The Freddo Espresso hypothesis
AI saves us time making documents, so we make more documents. What if we went for coffee instead?
In Greece, a great deal of business gets done over a Freddo Espresso, a frothy concoction of espresso and ice. Chilled, strong, and pleasantly bitter, it is perfectly suited to the kind of conversation where trust is built and things are decided.
This isn’t just a cultural quirk or a pleasant pause in the working day. In a world where AI is automating outputs, the conversation over coffee is not a break from the work: it is the work.
The Freddo Espresso hypothesis posits that connections – not documents – are the natural habitat of value, and that AI can help us return to that concept of work. This has three implications for business leaders: (a) measure outcome instead of output, (b) build conversation into workflows and (c) reward profitable connections.
I. Are we working harder?
It turns out that AI is making us work harder. This is not what was advertised. We were promised more time to think, plan, and focus on valuable work. What has largely happened instead is that if a task which used to take a week now takes a day, we feel compelled to take on five of them.
This pattern is called the Jevons Paradox: as a resource becomes more efficient to use, consumption tends to rise rather than fall. When AI made written output dramatically cheaper to produce, organisations did what they have always done with cheaper resources: demanded more.
To unravel this paradox, we first have to ask: why are we writing so much stuff for work?
II. The pandemic primed us for AI
When offices emptied in 2020, the visible signs of productivity disappeared almost entirely. What remained was the artefact: the slide deck, the briefing note, the strategy document.
Documents became the primary unit of professional output. If the boss could not verify you were working, they could at least check your output. Those habits persisted, and for many professionals, documentation became the “real work” that calls and meetings often distract us from.
When ChatGPT landed in late 2022, we were primed to love it. Once you have internalised work as the production of text, a technology that generates text fluently feels like magic.
AI became the fastest-adopted technology in history, partly because of its capabilities and partly because of its timing. It automated document creation at precisely the moment we had convinced ourselves that “work” was all about writing stuff.
III. The value is not the doc
That trend is now reversing, as we realise that volume is only an advantage when it's difficult to achieve. When every team at every organisation can produce a detailed market report in an afternoon, that report is no longer a differentiator.
AI drains the value out of documentation, not only because it costs nothing to create, but because it was never really where the value lived. The document was always a means to an end, designed to start a conversation, to bring a room to a shared understanding, to create the conditions for a decision.
For a while, we confused the work with its documentation. But as AI automates writing, value migrates back to the human connections: the meeting that inspired it, the presentation where it landed, and the conversation about what to do next.
IV. Grab a seat
The most profitable human connections rarely happen in structured work sessions. They happen in conversation with colleagues, clients, and partners, in exchanges where ideas are challenged, refined or redirected by someone who brings a different perspective.
AI is good at stress-testing and surfacing gaps in our thinking, and that is genuinely useful. But a trusted sparring partner who tells you that your entire framing is wrong — as that second Freddo Espresso kicks in, perhaps? — is doing something that takes years of accumulated trust.
These relationships cannot be “prompted”. They take time, presence, and a willingness to have conversations that aren’t directly tied to a deliverable.
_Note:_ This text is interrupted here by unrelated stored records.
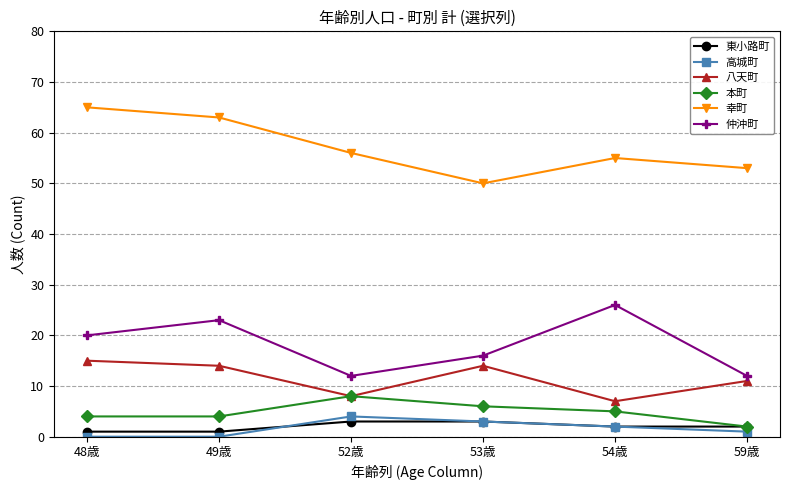

Rank the series by their maximum value, from highest to lowest.

幸町, 仲沖町, 八天町, 本町, 高城町, 東小路町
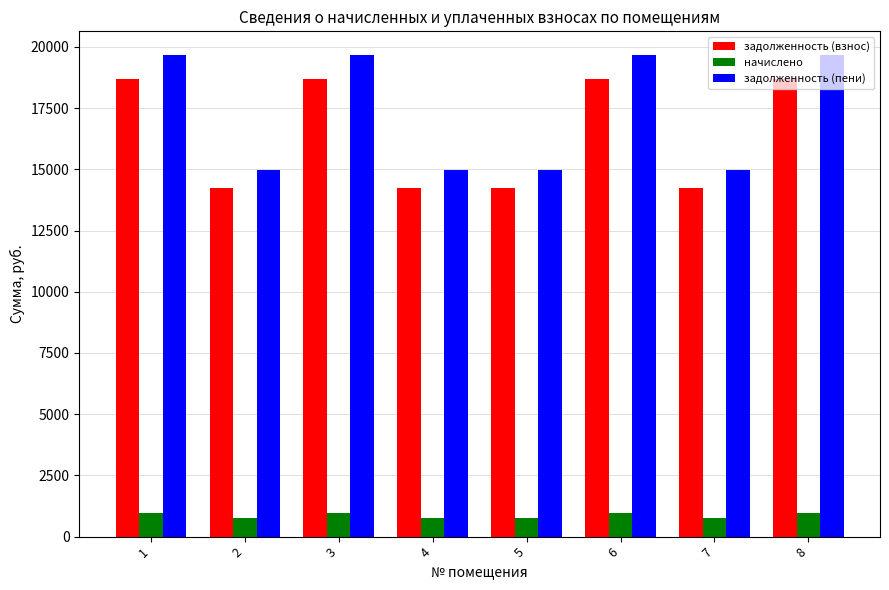

The value of задолженность (взнос) at 5 is 14221.4. True or false?

True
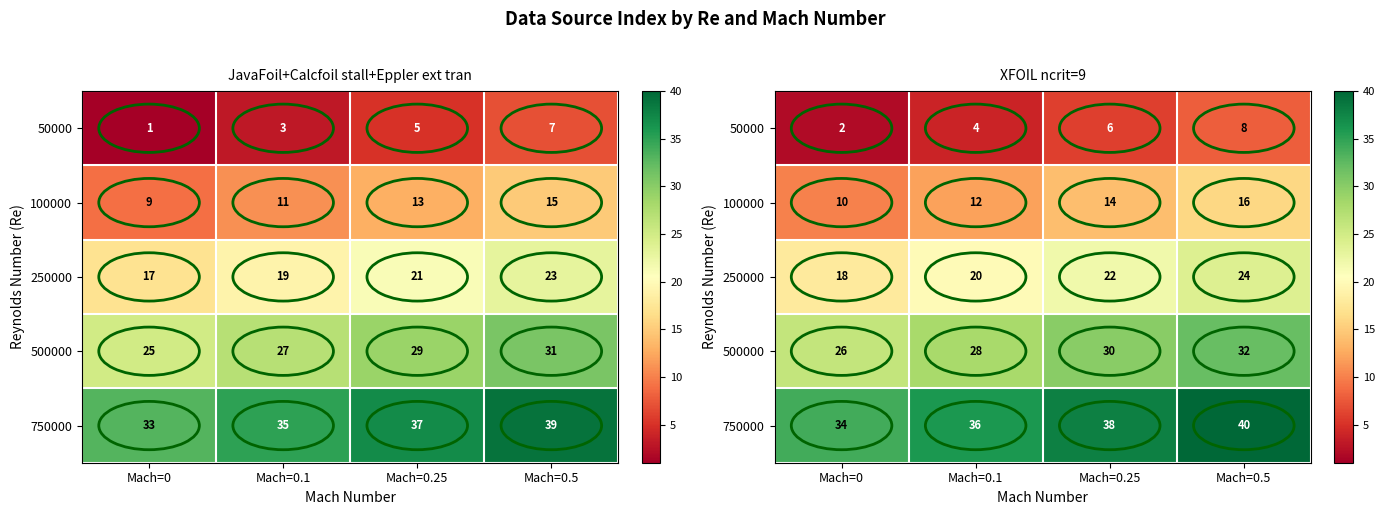

What is the difference between the maximum and second lowest values in the 500000 series?

4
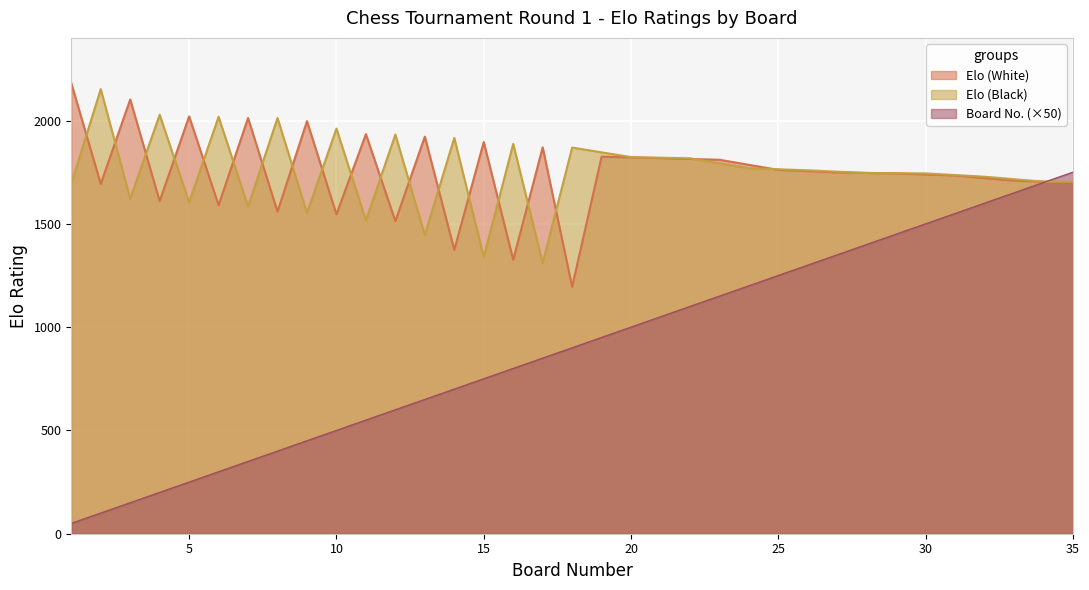

Which series has the largest total across all categories?

Elo (White)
For businesses, these connections are the real sources of value.
V. Takeaways for leaders
AI is great because it can create space for those conversations. For managers and leaders, this has some practical implications worth acting on now:
Review how performance is measured. Ask whether your current metrics reward output or outcome. AI sharpens the distinction, and OKRs built around deliverables may incentivise the wrong behaviour.
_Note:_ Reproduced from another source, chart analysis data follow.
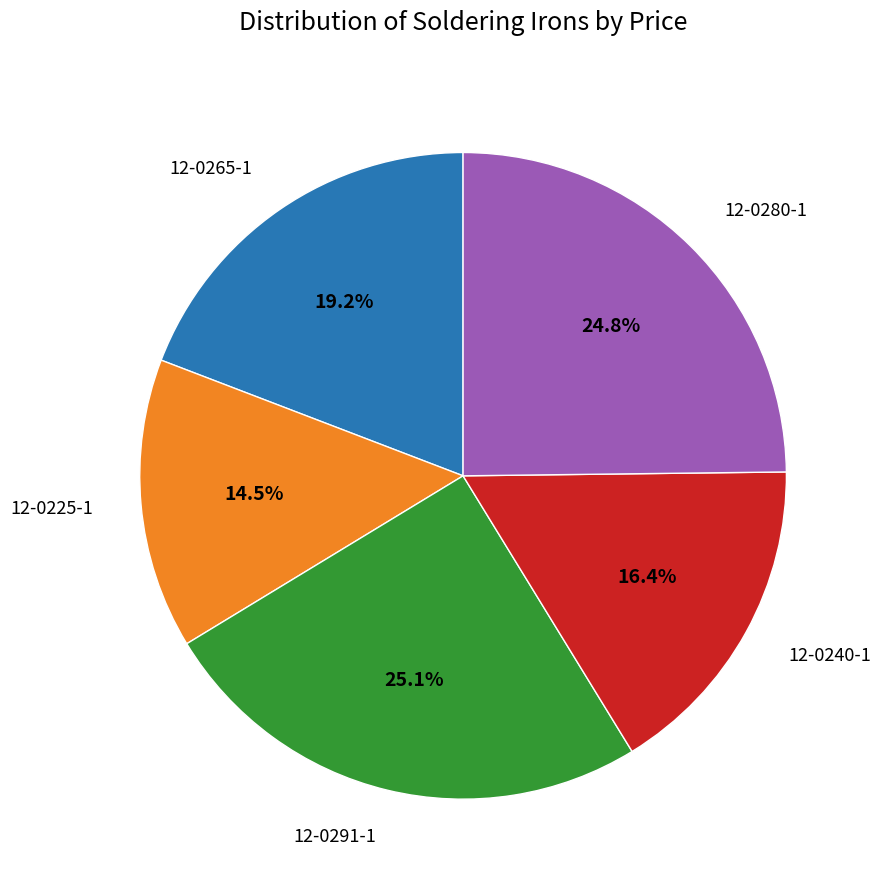

Is there a majority slice in this chart?

No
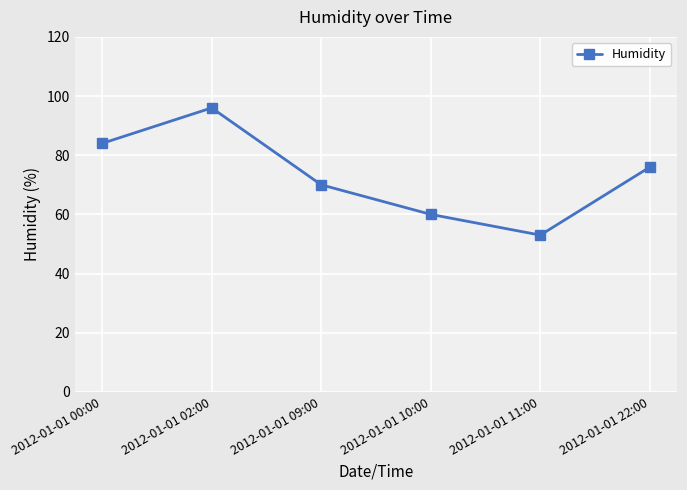

What is the difference between the second highest and minimum values?

31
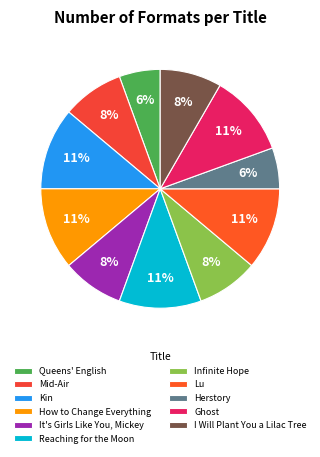

Does Mid-Air account for over 50% of the chart?

No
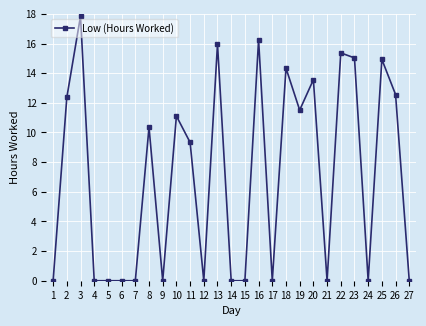

Does the chart display data point markers on the line(s)?

Yes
Build conversations into workflows. Ask whether you have allowed time for substantive conversation and deliberation between deadlines. If not, it may be crowded out by our instinct to use saved time to cram in more.
Rethink what you reward. Ask honestly whether your incentives reward building relationships. If you value them, make sure you recognise their contribution during performance reviews.
Documentation is merely a carrier of value, not its source. Using AI to create documents faster, only to spend that time creating more documents, is a waste of human energy. Worse, it results in higher-intensity work but lower productivity.
After AI writes your document, resist the temptation to cram another one in. Instead, go and discuss it with someone. The real work begins as you stir that Freddo Espresso.